■ **Your objective**
Copy each line of the records below word for word, keeping every line and changing nothing.

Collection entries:
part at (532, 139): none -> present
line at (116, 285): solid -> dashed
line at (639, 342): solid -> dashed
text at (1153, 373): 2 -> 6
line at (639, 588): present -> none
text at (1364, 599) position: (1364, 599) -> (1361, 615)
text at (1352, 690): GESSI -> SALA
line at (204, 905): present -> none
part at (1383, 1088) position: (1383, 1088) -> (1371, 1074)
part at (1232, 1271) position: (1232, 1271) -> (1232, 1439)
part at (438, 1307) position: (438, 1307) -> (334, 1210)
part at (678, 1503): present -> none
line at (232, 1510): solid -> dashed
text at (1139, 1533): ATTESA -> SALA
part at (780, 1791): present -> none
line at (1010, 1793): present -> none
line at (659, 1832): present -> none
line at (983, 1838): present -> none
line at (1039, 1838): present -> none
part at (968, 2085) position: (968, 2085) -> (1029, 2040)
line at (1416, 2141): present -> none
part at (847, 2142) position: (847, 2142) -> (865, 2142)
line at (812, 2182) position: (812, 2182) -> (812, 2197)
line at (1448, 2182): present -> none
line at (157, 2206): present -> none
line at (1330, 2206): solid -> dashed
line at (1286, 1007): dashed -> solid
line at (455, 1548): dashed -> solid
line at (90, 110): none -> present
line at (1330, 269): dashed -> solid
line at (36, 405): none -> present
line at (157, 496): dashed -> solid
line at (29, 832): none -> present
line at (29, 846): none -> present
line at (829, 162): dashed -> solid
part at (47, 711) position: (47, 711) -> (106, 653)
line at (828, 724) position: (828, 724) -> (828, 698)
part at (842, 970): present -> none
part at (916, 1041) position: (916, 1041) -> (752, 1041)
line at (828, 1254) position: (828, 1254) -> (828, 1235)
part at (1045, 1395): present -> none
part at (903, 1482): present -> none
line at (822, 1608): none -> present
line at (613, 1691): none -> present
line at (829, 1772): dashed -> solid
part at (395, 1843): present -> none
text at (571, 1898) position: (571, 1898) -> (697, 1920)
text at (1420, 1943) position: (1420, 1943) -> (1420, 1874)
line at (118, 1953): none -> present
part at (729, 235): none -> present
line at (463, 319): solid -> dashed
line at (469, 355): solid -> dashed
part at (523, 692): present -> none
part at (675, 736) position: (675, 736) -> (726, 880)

■ **Right answer**
part at (532, 139): none -> present
line at (116, 285): solid -> dashed
line at (639, 342): solid -> dashed
text at (1153, 373): 2 -> 6
line at (639, 588): present -> none
text at (1364, 599) position: (1364, 599) -> (1361, 615)
text at (1352, 690): GESSI -> SALA
line at (204, 905): present -> none
part at (1383, 1088) position: (1383, 1088) -> (1371, 1074)
part at (1232, 1271) position: (1232, 1271) -> (1232, 1439)
part at (438, 1307) position: (438, 1307) -> (334, 1210)
part at (678, 1503): present -> none
line at (232, 1510): solid -> dashed
text at (1139, 1533): ATTESA -> SALA
part at (780, 1791): present -> none
line at (1010, 1793): present -> none
line at (659, 1832): present -> none
line at (983, 1838): present -> none
line at (1039, 1838): present -> none
part at (968, 2085) position: (968, 2085) -> (1029, 2040)
line at (1416, 2141): present -> none
part at (847, 2142) position: (847, 2142) -> (865, 2142)
line at (812, 2182) position: (812, 2182) -> (812, 2197)
line at (1448, 2182): present -> none
line at (157, 2206): present -> none
line at (1330, 2206): solid -> dashed
line at (1286, 1007): dashed -> solid
line at (455, 1548): dashed -> solid
line at (90, 110): none -> present
line at (1330, 269): dashed -> solid
line at (36, 405): none -> present
line at (157, 496): dashed -> solid
line at (29, 832): none -> present
line at (29, 846): none -> present
line at (829, 162): dashed -> solid
part at (47, 711) position: (47, 711) -> (106, 653)
line at (828, 724) position: (828, 724) -> (828, 698)
part at (842, 970): present -> none
part at (916, 1041) position: (916, 1041) -> (752, 1041)
line at (828, 1254) position: (828, 1254) -> (828, 1235)
part at (1045, 1395): present -> none
part at (903, 1482): present -> none
line at (822, 1608): none -> present
line at (613, 1691): none -> present
line at (829, 1772): dashed -> solid
part at (395, 1843): present -> none
text at (571, 1898) position: (571, 1898) -> (697, 1920)
text at (1420, 1943) position: (1420, 1943) -> (1420, 1874)
line at (118, 1953): none -> present
part at (729, 235): none -> present
line at (463, 319): solid -> dashed
line at (469, 355): solid -> dashed
part at (523, 692): present -> none
part at (675, 736) position: (675, 736) -> (726, 880)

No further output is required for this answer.